Material for this exercise section start

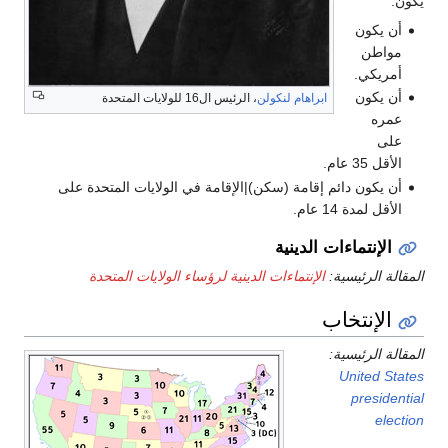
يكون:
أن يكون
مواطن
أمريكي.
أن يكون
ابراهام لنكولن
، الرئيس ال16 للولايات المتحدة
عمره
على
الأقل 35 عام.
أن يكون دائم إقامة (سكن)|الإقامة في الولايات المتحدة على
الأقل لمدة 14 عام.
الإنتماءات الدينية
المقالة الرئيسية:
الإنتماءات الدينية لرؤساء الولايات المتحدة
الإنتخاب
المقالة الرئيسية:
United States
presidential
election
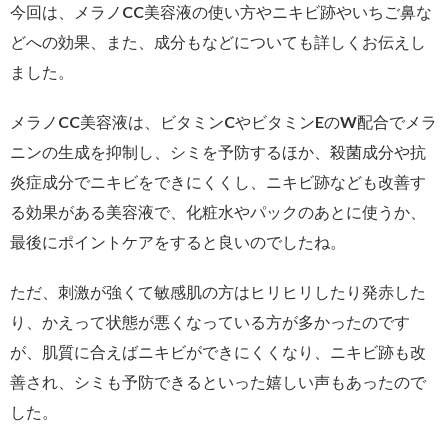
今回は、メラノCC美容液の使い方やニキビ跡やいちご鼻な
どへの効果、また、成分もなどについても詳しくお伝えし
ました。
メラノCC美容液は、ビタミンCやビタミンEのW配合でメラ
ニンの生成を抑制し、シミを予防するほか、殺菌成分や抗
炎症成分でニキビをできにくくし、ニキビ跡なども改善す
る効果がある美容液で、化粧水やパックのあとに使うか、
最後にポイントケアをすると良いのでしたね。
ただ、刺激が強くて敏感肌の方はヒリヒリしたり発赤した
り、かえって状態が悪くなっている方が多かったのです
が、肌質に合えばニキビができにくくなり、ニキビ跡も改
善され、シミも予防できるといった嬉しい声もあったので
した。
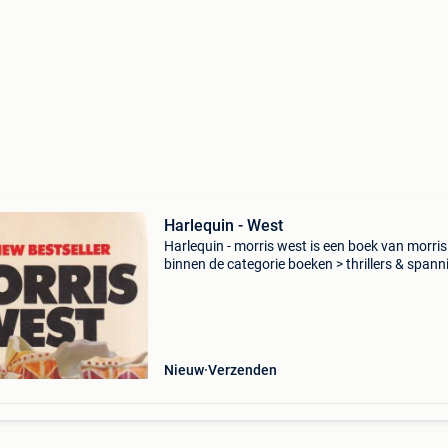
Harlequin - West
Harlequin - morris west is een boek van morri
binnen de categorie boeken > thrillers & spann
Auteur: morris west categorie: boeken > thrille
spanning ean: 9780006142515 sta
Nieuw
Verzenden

Material for this exercise section end
Material for this exercise section start

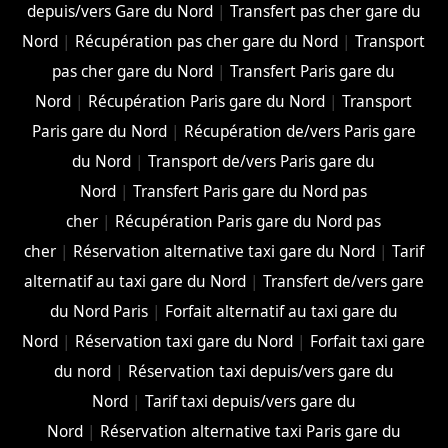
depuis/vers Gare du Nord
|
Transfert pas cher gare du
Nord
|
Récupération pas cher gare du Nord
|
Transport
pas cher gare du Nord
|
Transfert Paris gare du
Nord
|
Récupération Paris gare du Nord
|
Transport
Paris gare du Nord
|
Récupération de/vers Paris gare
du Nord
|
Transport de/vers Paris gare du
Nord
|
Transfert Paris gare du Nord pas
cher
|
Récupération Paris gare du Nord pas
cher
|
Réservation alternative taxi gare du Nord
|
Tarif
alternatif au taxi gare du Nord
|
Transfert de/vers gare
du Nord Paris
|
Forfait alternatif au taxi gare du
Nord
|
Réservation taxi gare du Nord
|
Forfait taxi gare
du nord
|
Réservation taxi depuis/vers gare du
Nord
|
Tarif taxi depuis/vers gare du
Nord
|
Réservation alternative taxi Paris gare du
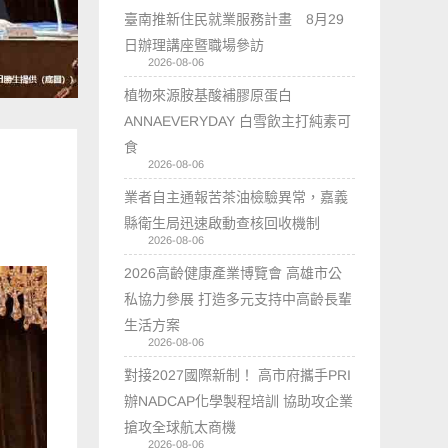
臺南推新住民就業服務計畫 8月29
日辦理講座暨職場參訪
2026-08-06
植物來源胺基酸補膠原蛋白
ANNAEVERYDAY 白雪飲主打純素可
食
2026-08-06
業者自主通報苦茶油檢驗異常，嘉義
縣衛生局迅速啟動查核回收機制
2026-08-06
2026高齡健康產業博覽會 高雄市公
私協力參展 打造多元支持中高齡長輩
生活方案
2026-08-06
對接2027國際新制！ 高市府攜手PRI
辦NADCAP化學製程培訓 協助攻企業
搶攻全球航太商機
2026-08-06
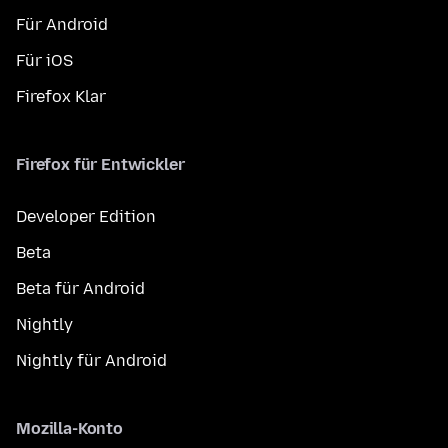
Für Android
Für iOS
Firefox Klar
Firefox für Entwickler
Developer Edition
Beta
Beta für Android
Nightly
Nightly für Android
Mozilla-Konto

Material for this exercise section end

• _How to complete this task_
Tally the lines in the listing above that contain the string "Transfert", matching case exactly. Reply with the count alone.

• _Output for this task_
4